The Spanish government says the alleged military leader of the Basque separatist group Eta has been arrested in northwestern France. He was detained along with two other suspected Eta members as Sarah Rainsford reports.

Spain's interior minister says the three men detained in northern France were being briefed to enter Spain with what he called the worst intentions. Ibon Gogeascotxea, who's described as the military head of Eta, had been on the run for over a decade following an attempt to attack the Guggenheim Museum in Bilbao while the Spanish king was visiting. Another of the men arrested is accused of killing a Spanish politician and a businessman in 2008. The third, known as Pistols, has been linked to a failed plot to kill Spain's former prime minister. Eta has killed more than 800 people since it began fighting for an independent Basque homeland over four decades ago.

In the Netherlands, hundreds of gay activists have walked out of a Roman Catholic service where they gathered to protest against the Church's policy of refusing communion to homosexuals. Geraldine Coughlin reports.
Most Dutch people support gay rights, but the Catholic Church teaches that homosexual activity is sinful. The conflict began during Dutch carnival celebrations this month when the carnival prince, who is a gay man, was refused communion because of his open homosexuality. The refusal offended many in the local community. But the bishopdom of Den Bosch says it will stick to the standpoint of Rome, not to allow practising homosexuals to receive communion.
That was Geraldine Coughlin reporting.

You're listening to the latest World News from the BBC.

The authorities in Iraq have begun reinstating thousands more military officers who served the ousted President Saddam Hussein. The latest batch should bring the total of such soldiers reintegrated into the new Iraqi armed forces to 20,000. A BBC Baghdad correspondent, however, says critics have questioned the government's timing with parliamentary elections only a week away.
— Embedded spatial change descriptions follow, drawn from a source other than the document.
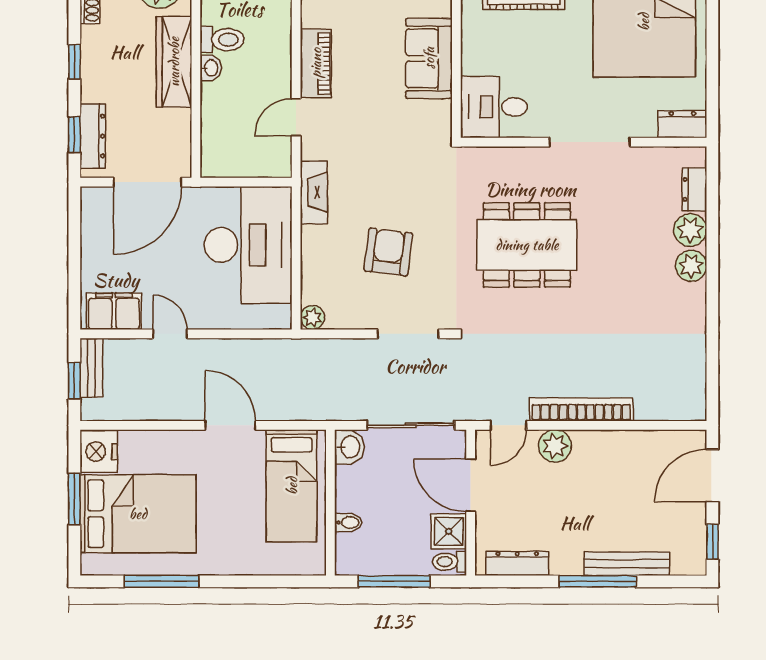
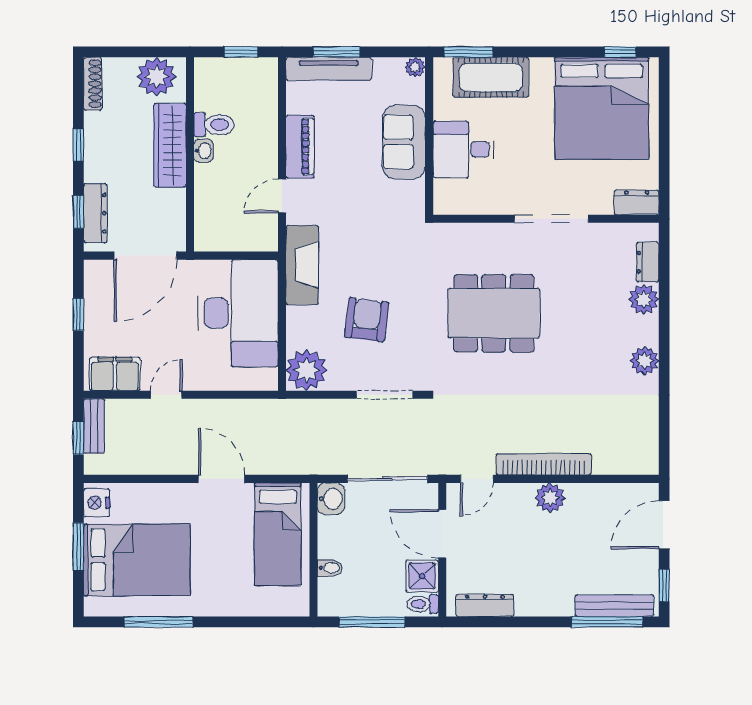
desk: (494, 107) -> (464, 149), moved
fireplace: (314, 192) -> (302, 265), width x1.37, depth x1.32
window: (74, 246) -> (78, 314), added
plant: (691, 266) -> (645, 361), moved
plant: (312, 318) -> (307, 370), width x1.88, depth x1.88
door: (170, 334) -> (166, 395), hinge flipped
plant: (555, 446) -> (550, 498), moved
nightstand: (99, 451) -> (97, 503), width x0.74, depth x0.75
bench: (627, 564) -> (614, 606), moved
window: (598, 581) -> (607, 622), moved

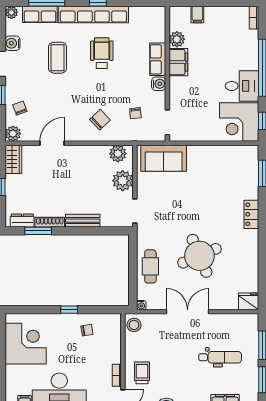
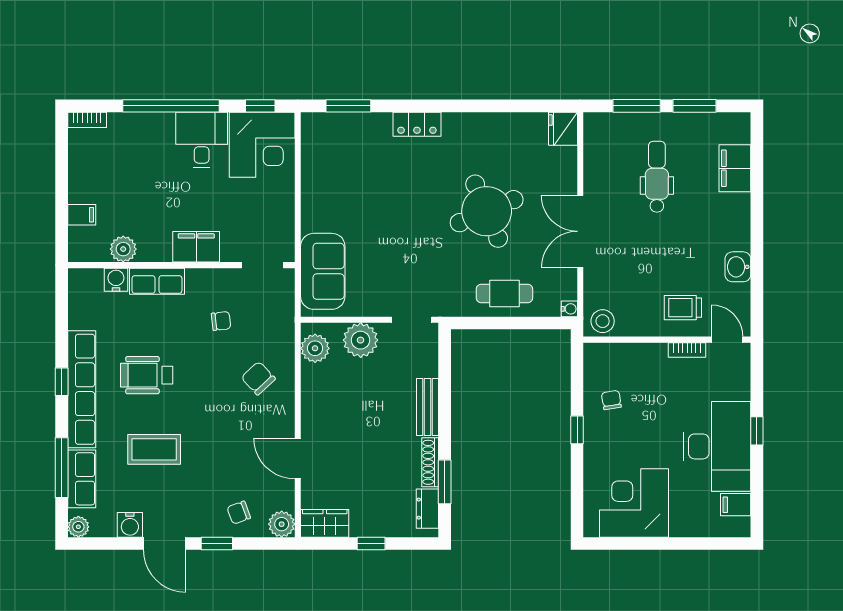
filing cabinet: (178, 62) -> (196, 247), moved
water cooler: (159, 84) -> (116, 280), moved
chair: (135, 113) -> (221, 321), moved

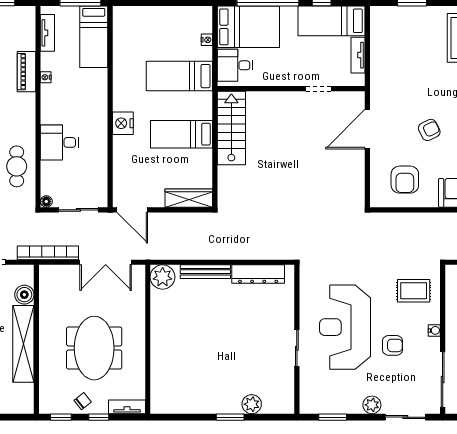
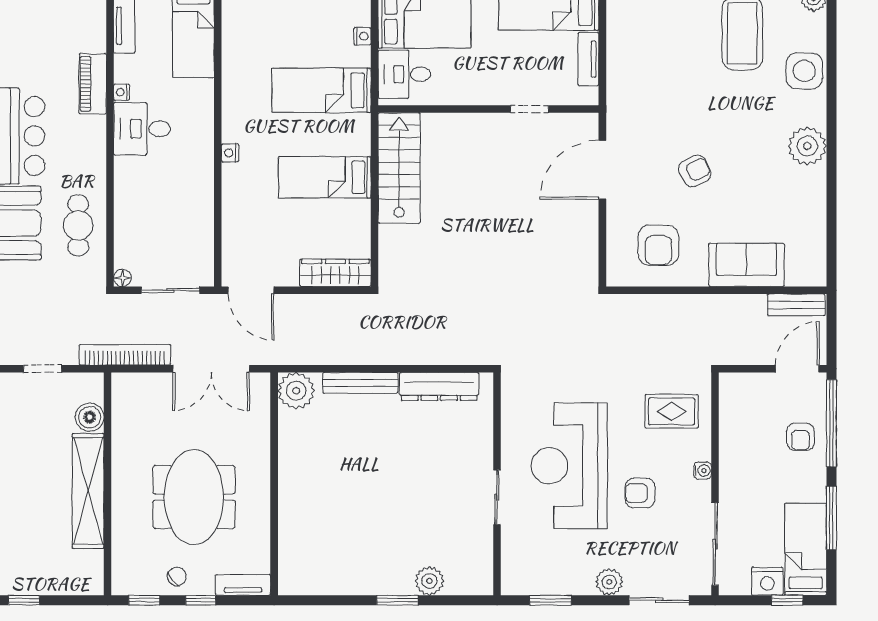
nightstand: (123, 123) -> (230, 153), width x0.53, depth x0.56
desk: (59, 142) -> (142, 129), moved
armchair: (393, 345) -> (640, 493), turned 180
The wholesale disbanding of Saddam Hussein's army in 2003 is blamed by many for exacerbating the sectarian violence that followed the American-led invasion as large numbers of sacked officers helped the insurgency.

South Africa has called for the lifting of European Union sanctions against Zimbabwe's leaders. Ahead of a visit to Britain by the South African President Jacob Zuma, his senior adviser Lindiwe Zulu told the BBC that the sanctions were outdated and were damaging Zimbabwe's economy. She suggested that the sanctions were irrelevant and should go.
"In South Africa, we are committed first and foremost to assisting Zimbabweans find a lasting solution in Zimbabwe. We have to call for the lifting of the sanctions. It could be difficult but it's got to be done."

With the general election in Britain due within three months, the leader of the opposition Conservatives David Cameron has told supporters that the party faces a real fight if it's to win. The Prime Minister and leader of the governing Labour Party Gordon Brown insisted on Saturday that Labour could still win a vote which is likely to be dominated by argument over tackling Britain's huge budget deficit. Opinion polls suggest the gap between the two parties is narrowing.

A young British television presenter has completed a record-breaking trip down the Amazon River by canoe, paddling more than 3,000 kilometers to raise money for charity. Helen Skelton is the first woman to achieve the feat. She began her journey in Peru on January 20th and paddled about 100 kilometers a day to reach Almerim in Brazil, at the mouth of the river. She is 26 years old.